7. Correlation Testing#
https://en.wikipedia.org/wiki/Pearson_correlation_coefficient
https://www.geeksforgeeks.org/spearmans-rank-correlation/
https://en.wikipedia.org/wiki/Spearman’s_rank_correlation_coefficient
(https://en.wikipedia.org/wiki/Monotonic_function)
https://ui.adsabs.harvard.edu/abs/2019ApJ…874…32R/abstract - you can’t fit a line sometimes.
(Following text is from https://www.scribbr.com/statistics/pearson-correlation-coefficient/)
7.1. When to use the Pearson correlation coefficient#
The Pearson correlation coefficient (r) is one of several correlation coefficients that you need to choose between when you want to measure a correlation. The Pearson correlation coefficient is a good choice when all of the following are true:
Both variables are quantitative: You will need to use a different method if either of the variables is qualitative.
The variables are normally distributed: You can create a histogram of each variable to verify whether the distributions are approximately normal. It’s not a problem if the variables are a little non-normal.
scipy has ways to remove this assumption.
The data have no outliers: Outliers are observations that don’t follow the same patterns as the rest of the data. A scatterplot is one way to check for outliers—look for points that are far away from the others.

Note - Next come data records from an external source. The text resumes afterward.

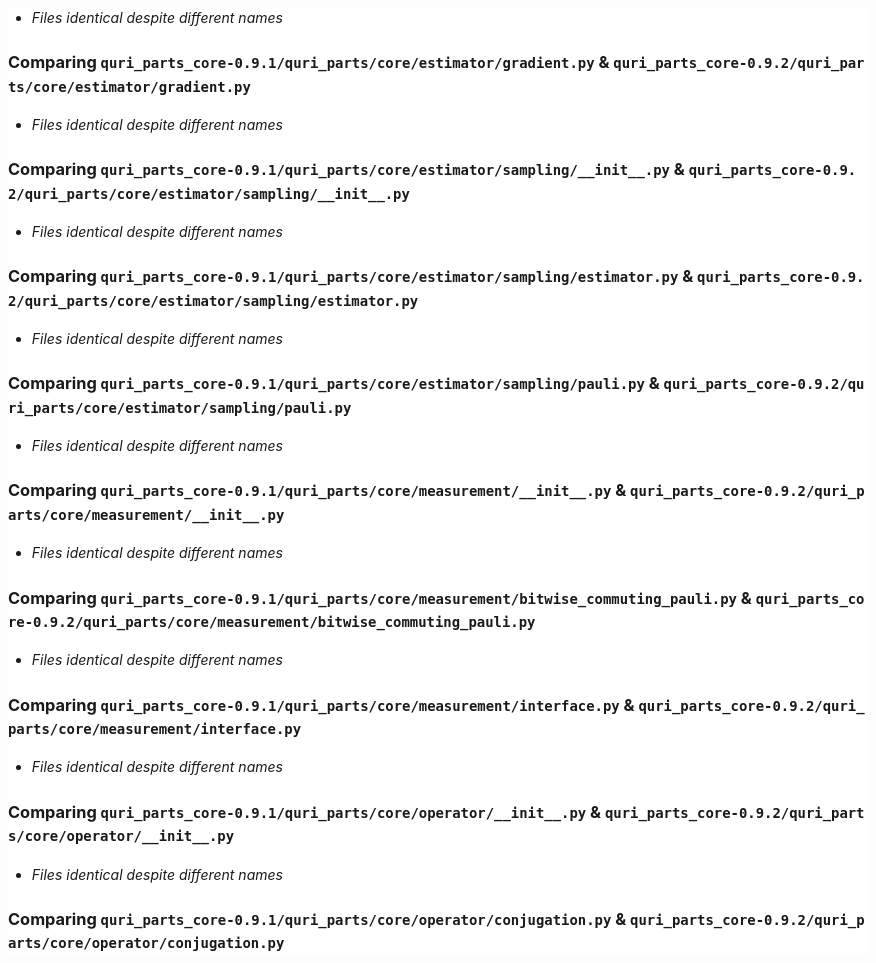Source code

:  * *Files identical despite different names*

### Comparing `quri_parts_core-0.9.1/quri_parts/core/estimator/gradient.py` & `quri_parts_core-0.9.2/quri_parts/core/estimator/gradient.py`

 * *Files identical despite different names*

### Comparing `quri_parts_core-0.9.1/quri_parts/core/estimator/sampling/__init__.py` & `quri_parts_core-0.9.2/quri_parts/core/estimator/sampling/__init__.py`

 * *Files identical despite different names*

### Comparing `quri_parts_core-0.9.1/quri_parts/core/estimator/sampling/estimator.py` & `quri_parts_core-0.9.2/quri_parts/core/estimator/sampling/estimator.py`

 * *Files identical despite different names*

### Comparing `quri_parts_core-0.9.1/quri_parts/core/estimator/sampling/pauli.py` & `quri_parts_core-0.9.2/quri_parts/core/estimator/sampling/pauli.py`

 * *Files identical despite different names*

### Comparing `quri_parts_core-0.9.1/quri_parts/core/measurement/__init__.py` & `quri_parts_core-0.9.2/quri_parts/core/measurement/__init__.py`

 * *Files identical despite different names*

### Comparing `quri_parts_core-0.9.1/quri_parts/core/measurement/bitwise_commuting_pauli.py` & `quri_parts_core-0.9.2/quri_parts/core/measurement/bitwise_commuting_pauli.py`

 * *Files identical despite different names*

### Comparing `quri_parts_core-0.9.1/quri_parts/core/measurement/interface.py` & `quri_parts_core-0.9.2/quri_parts/core/measurement/interface.py`

 * *Files identical despite different names*

### Comparing `quri_parts_core-0.9.1/quri_parts/core/operator/__init__.py` & `quri_parts_core-0.9.2/quri_parts/core/operator/__init__.py`

 * *Files identical despite different names*

### Comparing `quri_parts_core-0.9.1/quri_parts/core/operator/conjugation.py` & `quri_parts_core-0.9.2/quri_parts/core/operator/conjugation.py`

The relationship is linear: “Linear” means that the relationship between the two variables can be described reasonably well by a straight line. You can use a scatterplot to check whether the relationship between two variables is linear.
7.2. Spearson vs. Spearman’s rank correlation coefficients#
Spearman’s rank correlation coefficient is another widely used correlation coefficient. It’s a better choice than the Pearson correlation coefficient when one or more of the following is true:
The variables are ordinal.
The variables aren’t normally distributed.
The data includes outliers.
The relationship between the variables is non-linear and monotonic.